Our overall complication rate (14 %) is comparable [2, 28] or lower than that reported in the main literature (Table 5). In particular, complications were 3 % in the No-Trial group and 18 % in the Trial group. One possible explanation could be recognised in the short follow-up of our study; however, the low rate of adverse events is probably due to the homogeneity and expertise of the teams involved.

Conclusions

Our results enforce the evidence of efficacy of SCS therapy in terms of pain reduction, patient satisfaction and quality of life, according to previously published studies.

The broad expertise of participating centres and physicians, together with shared and strict patient selection criteria, allowed a very low rate of complications, especially in the No-Trial group, and positive results in primary outcome, which is similar in both the Trial and No-Trial groups.

It is interesting to note that VAS reduction and ODI improvement reached statistical significance versus baseline in all the groups of patients, considering either the surgical procedure (Trial or No-Trial) or the type of lead used (percutaneous or paddle).

The decision to do the procedure without a trial period could be feasible only assuming a deep experience in the selection of patients, in association with pre-surgical evaluation of quality of life, psychological statement and definition of pain in terms of features and extension.

Performing the SCS implant in a single procedure, without the temporary implant, could give an important reduction of discomfort related to the trial period (surgical wound, temporary device care, days of admission to hospital, rate of complications) while opportunely presuming a similar rate of success.
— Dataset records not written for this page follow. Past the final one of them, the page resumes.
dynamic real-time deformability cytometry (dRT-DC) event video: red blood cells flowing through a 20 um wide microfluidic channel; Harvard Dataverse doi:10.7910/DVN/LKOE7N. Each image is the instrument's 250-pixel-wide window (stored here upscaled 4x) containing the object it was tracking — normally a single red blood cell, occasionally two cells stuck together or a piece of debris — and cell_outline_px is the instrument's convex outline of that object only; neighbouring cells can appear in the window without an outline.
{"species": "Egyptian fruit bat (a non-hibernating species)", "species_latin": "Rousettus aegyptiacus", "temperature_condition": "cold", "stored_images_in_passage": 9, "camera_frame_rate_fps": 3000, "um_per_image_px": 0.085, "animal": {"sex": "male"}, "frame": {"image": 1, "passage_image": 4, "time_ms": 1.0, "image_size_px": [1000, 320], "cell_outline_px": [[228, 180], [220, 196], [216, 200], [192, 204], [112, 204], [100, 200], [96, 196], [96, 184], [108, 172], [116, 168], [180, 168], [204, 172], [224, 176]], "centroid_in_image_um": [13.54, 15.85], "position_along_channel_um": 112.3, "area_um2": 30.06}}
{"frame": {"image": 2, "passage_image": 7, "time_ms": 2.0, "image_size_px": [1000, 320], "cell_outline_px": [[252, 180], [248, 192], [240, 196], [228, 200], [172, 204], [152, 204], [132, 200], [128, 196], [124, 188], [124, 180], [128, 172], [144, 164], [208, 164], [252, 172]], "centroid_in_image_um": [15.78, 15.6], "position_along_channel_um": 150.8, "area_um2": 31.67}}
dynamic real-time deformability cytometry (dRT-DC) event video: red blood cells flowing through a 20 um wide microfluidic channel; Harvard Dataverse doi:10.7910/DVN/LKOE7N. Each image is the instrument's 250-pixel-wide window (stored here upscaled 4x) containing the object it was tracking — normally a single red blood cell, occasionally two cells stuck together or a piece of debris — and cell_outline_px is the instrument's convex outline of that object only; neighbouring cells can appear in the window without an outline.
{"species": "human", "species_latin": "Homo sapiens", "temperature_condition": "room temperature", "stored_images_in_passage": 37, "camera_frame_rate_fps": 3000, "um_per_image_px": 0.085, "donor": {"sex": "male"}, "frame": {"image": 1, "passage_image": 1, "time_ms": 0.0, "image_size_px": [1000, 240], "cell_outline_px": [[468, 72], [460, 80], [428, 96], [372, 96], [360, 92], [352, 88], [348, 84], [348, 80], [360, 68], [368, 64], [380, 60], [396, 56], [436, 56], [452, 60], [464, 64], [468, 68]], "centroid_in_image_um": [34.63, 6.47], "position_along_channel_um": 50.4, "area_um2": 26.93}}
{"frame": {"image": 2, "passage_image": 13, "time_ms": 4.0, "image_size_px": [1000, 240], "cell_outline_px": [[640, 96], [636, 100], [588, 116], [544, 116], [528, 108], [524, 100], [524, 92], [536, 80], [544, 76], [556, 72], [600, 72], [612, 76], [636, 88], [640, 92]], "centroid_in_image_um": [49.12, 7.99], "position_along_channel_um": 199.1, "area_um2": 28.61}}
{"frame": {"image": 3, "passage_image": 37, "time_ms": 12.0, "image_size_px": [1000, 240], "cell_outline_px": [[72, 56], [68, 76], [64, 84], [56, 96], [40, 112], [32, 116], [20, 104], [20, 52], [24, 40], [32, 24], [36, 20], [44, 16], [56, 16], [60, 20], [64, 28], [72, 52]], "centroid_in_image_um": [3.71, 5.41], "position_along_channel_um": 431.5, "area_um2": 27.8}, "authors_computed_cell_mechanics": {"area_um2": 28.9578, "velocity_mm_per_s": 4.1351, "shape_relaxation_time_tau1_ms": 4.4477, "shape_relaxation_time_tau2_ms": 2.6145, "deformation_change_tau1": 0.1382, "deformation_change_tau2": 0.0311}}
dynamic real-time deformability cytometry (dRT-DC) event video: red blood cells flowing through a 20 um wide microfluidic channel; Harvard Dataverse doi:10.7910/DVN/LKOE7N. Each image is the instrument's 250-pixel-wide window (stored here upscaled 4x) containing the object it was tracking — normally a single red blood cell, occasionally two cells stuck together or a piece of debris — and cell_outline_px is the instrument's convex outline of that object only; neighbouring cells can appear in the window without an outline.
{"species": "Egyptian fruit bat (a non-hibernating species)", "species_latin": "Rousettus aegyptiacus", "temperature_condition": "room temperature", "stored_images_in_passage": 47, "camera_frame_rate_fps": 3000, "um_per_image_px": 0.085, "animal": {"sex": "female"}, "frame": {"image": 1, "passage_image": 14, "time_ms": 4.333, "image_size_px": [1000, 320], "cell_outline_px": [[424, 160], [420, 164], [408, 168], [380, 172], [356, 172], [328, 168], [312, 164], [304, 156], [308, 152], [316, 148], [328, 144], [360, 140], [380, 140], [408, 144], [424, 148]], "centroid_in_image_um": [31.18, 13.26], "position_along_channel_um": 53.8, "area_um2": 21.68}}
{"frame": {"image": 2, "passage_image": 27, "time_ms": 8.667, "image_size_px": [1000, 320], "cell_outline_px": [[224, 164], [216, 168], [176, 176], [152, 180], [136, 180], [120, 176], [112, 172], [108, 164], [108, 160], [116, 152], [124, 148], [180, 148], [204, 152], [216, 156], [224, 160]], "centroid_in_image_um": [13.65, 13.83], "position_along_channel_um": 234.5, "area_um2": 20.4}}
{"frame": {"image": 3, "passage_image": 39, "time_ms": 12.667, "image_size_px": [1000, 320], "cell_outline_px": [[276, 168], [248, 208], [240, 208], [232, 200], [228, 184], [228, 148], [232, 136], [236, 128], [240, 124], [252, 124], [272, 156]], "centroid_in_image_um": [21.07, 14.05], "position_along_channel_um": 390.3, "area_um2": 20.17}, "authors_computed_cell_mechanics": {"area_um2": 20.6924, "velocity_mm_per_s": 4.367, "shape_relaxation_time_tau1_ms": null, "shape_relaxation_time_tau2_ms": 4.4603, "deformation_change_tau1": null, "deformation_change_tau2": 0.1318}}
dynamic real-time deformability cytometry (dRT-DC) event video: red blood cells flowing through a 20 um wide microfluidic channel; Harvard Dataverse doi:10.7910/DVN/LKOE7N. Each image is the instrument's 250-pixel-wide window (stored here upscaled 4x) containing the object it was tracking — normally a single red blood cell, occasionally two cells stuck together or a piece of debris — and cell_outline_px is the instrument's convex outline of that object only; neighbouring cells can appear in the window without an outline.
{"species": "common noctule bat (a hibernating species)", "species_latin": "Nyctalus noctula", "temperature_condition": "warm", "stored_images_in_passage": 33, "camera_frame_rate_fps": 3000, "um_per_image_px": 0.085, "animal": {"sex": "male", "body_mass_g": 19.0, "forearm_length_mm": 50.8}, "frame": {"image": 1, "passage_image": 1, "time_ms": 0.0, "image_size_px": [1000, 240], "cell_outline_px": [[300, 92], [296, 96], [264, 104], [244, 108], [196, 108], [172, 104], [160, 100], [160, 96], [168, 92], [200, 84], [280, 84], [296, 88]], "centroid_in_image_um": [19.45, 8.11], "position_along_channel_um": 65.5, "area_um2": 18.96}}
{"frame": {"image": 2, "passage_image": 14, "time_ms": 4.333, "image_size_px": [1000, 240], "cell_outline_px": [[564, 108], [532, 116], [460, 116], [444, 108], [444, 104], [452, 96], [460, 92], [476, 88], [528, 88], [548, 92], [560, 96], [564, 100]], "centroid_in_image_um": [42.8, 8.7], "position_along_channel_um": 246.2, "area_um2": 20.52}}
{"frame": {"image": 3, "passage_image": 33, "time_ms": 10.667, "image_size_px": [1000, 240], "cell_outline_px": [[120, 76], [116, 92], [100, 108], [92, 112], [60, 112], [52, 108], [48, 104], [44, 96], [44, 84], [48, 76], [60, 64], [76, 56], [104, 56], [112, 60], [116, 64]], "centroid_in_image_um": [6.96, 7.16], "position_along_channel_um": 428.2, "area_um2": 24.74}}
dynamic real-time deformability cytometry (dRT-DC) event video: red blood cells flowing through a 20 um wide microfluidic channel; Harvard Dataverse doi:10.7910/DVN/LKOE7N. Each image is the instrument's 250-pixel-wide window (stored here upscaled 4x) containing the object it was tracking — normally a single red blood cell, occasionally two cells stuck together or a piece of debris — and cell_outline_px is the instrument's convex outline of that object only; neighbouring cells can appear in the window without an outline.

The number of patients included in this analysis does not allow us to draw a conclusion about the issue of a trial period, but the results we reported could be the beginning of a new discussion.

Although more data need to be collected, we can suppose that, assuming a correct selection of the patients, together with a wide experience of the surgeons/clinicians, in the future the trial period could become an optional step in a lot of cases.

It is hoped that this analysis will help to recruit new centres and thereby build a database with more patients, to give greater scientific value to our initial results.